Hey world!
I am working on a massive data de-duplication project, working with a lot of legacy data on multiple contact records. I've written this process, which pairs records by email address, marks the "master" record as the one more recently edited, and overwrites any last name shorter than two characters with the other last name in the pair. (IE Cheshire C. becomes Cheshire Cat).
I'd like to split this into two outputs. Output 1 should be any record where neither record nor its pair have had their name overwritten. Output 2 should be any record or its pair have had a name change.

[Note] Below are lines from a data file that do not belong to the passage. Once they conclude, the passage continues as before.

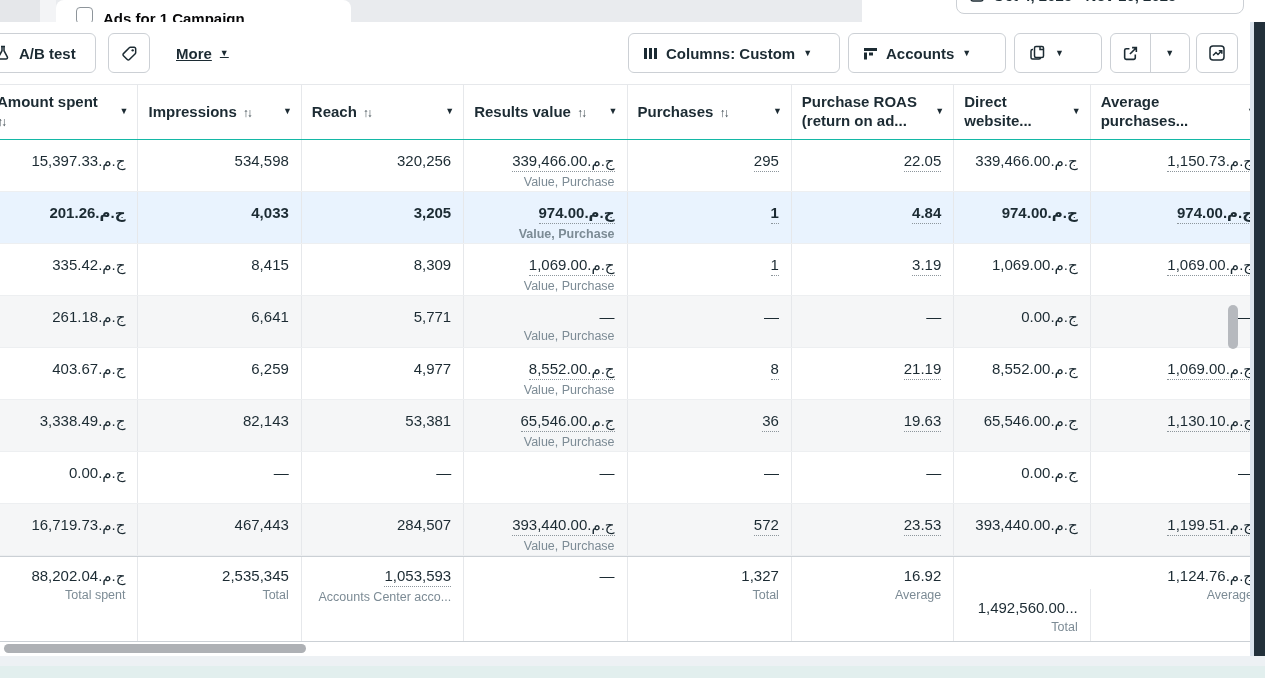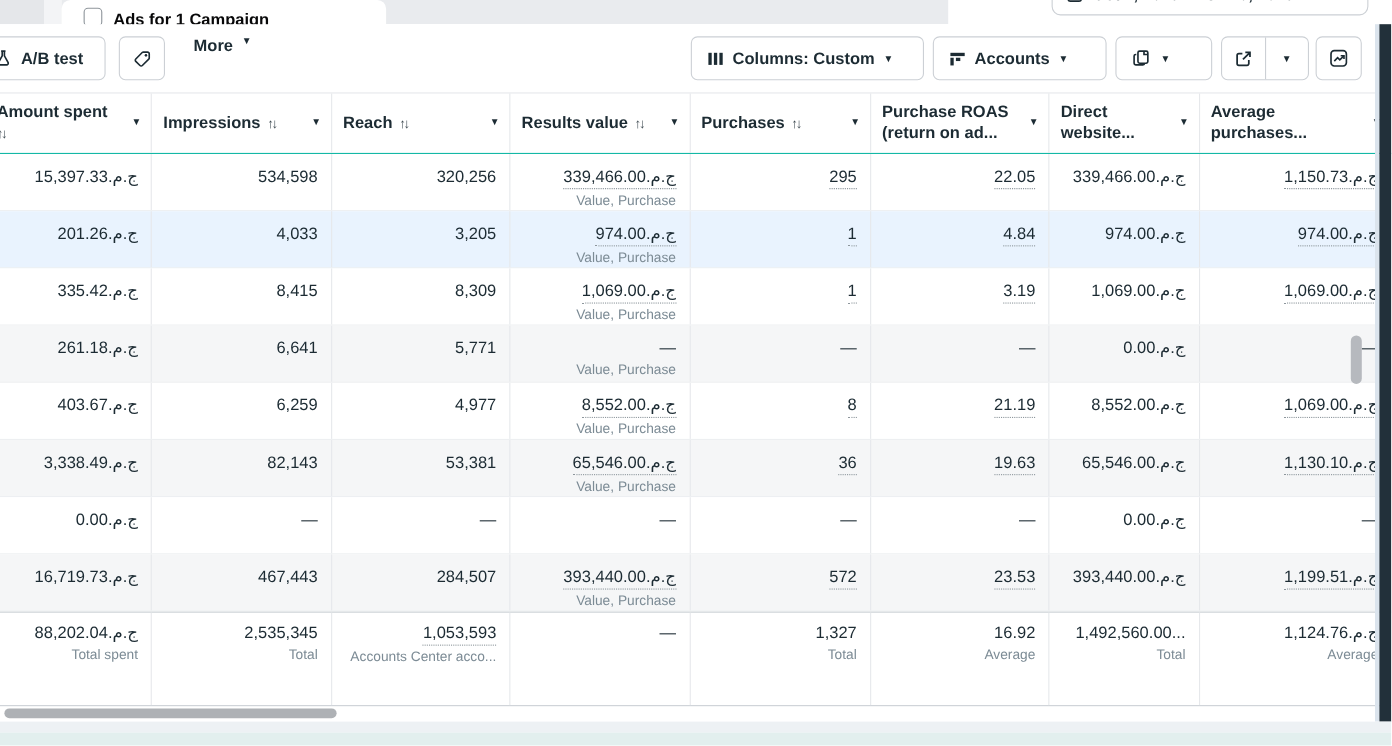--- a/index.html
+++ b/index.html
@@ -14,37 +14,37 @@
   .tabstrip .rail{position:absolute;left:56px;top:0;width:806px;height:22px;background:#e9ebee;}
   .tab{position:absolute;left:56px;top:0;width:295px;height:22px;background:#fff;border-radius:8px 8px 0 0;display:flex;align-items:flex-end;padding:0 0 2px 20px;}
   .cb{width:17px;height:17px;border:1.6px solid #8e959b;border-radius:4px;background:#fff;margin-right:10px;position:relative;top:4px;}
   .tab-label{font-size:15px;font-weight:700;color:#080809;position:relative;top:7px;white-space:nowrap;}
 
   
   .toolbar{position:absolute;left:0;top:22px;width:1265px;height:62px;background:#fff;}
   .btn{position:absolute;top:11px;height:40px;background:#fff;border:1px solid #ccd0d5;border-radius:6px;display:flex;align-items:center;font-size:15px;font-weight:700;color:#1c2b33;padding:0 14px;white-space:nowrap;}
   .btn svg{flex:0 0 auto;}
   .caret9{font-size:9px;color:#1c2b33;margin-left:8px;line-height:1;}
-  .textbtn{position:absolute;top:11px;height:40px;display:flex;font-size:15px;font-weight:700;color:#1c2b33;}
+  .textbtn{position:absolute;top:11px;height:40px;display:flex;align-items:center;font-size:15px;font-weight:700;color:#1c2b33;text-decoration:underline;}
   .icongap{margin-right:8px;display:inline-flex;}
   .split-div{width:1px;height:38px;background:#ccd0d5;margin:0 0;}
 
   
   .datebtn{position:absolute;left:956px;top:-24px;width:288px;height:38px;border:1px solid #ccd0d5;border-radius:8px;background:#fff;display:flex;align-items:center;padding:0 12px;font-size:15px;font-weight:700;color:#1c2b33;white-space:nowrap;overflow:hidden;}
 
   
   .table{position:absolute;left:0;top:84px;width:1265px;background:#fff;}
   .thead{display:flex;height:56px;border-top:1px solid #e6e8eb;border-bottom:1px solid #14b8a6;background:#fff;}
   .th{position:relative;display:flex;align-items:center;border-right:1px solid #e6e8eb;padding:0 24px 0 10px;font-size:15px;font-weight:700;color:#1c2b33;line-height:1.25;}
   .th .caret{position:absolute;right:9px;top:50%;margin-top:-6px;font-size:9px;color:#1c2b33;}
   .th .sort{font-size:12px;color:#3f4b52;letter-spacing:-2px;margin-left:6px;font-weight:700;}
   .clipL{margin-left:-13px;}
   .tr{display:flex;height:52px;background:#fff;border-bottom:1px solid #edeff1;}
   .tr.stripe{background:#f5f6f7;}
-  .tr.hover{background:#e9f3fe;}
+  .tr.hover{background:#e9f3fe;font-weight:bold;}
   .td{border-right:1px solid #e6e8eb;padding:12px 12px 0 8px;text-align:right;font-size:15px;color:#1c2b33;overflow:hidden;white-space:nowrap;}
   .td:last-child,.th:last-child{border-right:none;}
   .td .sub,.sub{font-size:12.5px;color:#7c8b95;margin-top:3px;}
   .val{display:inline-block;line-height:1.2;}
   .val.u{border-bottom:1px dotted #8d969c;padding-bottom:1px;}
   .cur{direction:rtl;unicode-bidi:bidi-override;}
   .totals{height:86px;border-top:1px solid #cbd0d5;border-bottom:1px solid #cbd0d5;background:#fff;}
   .totals .td{padding-top:10px;}
 
   
@@ -296,21 +296,21 @@
           <div class="td" style="width: 175px;"><span class="val u">1,199.51<span class="cur">ج.م.</span></span></div>
         </div>
       </div>
     <div class="tr totals" id="totals">
         <div class="td" style="width: 139px;"><span class="val">88,202.04<span class="cur">ج.م.</span></span><div class="sub">Total spent</div></div>
         <div class="td" style="width: 164px;"><span class="val">2,535,345</span><div class="sub">Total</div></div>
         <div class="td" style="width: 163px;"><span class="val u">1,053,593</span><div class="sub">Accounts Center acco...</div></div>
         <div class="td" style="width: 164px;"><span class="val">—</span></div>
         <div class="td" style="width: 165px;"><span class="val">1,327</span><div class="sub">Total</div></div>
         <div class="td" style="width: 163px;"><span class="val">16.92</span><div class="sub">Average</div></div>
-        <div class="td" style="width: 137px;"><span class="val">1,492,560.00...</span><div class="sub">Total</div></div>
+        <div class="td" style="width: 137px; margin-top: 32px;"><span class="val">1,492,560.00...</span><div class="sub">Total</div></div>
         <div class="td" style="width: 175px;"><span class="val">1,124.76<span class="cur">ج.م.</span></span><div class="sub">Average</div></div>
       </div>
   </div>
 
   <div class="vthumb"></div>
   <div class="hthumb"></div>
   <div class="band-lt"></div>
   <div class="band-dk"></div>
   <div class="strip1"></div>
   <div class="strip2"></div>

How would I determine this, and how would I put both halves of a pair into the same output record?
Current:
| Email | Level | First | Last |
| alice@wonderland.com | Master | Alice | Carroll |
| alice@wonderland.com | Victim | Alice | Carroll |
| ccat@wonderland.com | Victim | Cheshire | Cat |
| ccat@wonderland.com | Master | Cheshire | C |
Goal:
| Email | Level | First | Last | SaveTo |
| alice@wonderland.com | Master | Alice | Carroll | File1 |
| alice@wonderland.com | Victim | Alice | Carroll | File1 |
| ccat@wonderland.com | Victim | Cheshire | Cat | File2 |
| ccat@wonderland.com | Master | Cheshire | C | File2 |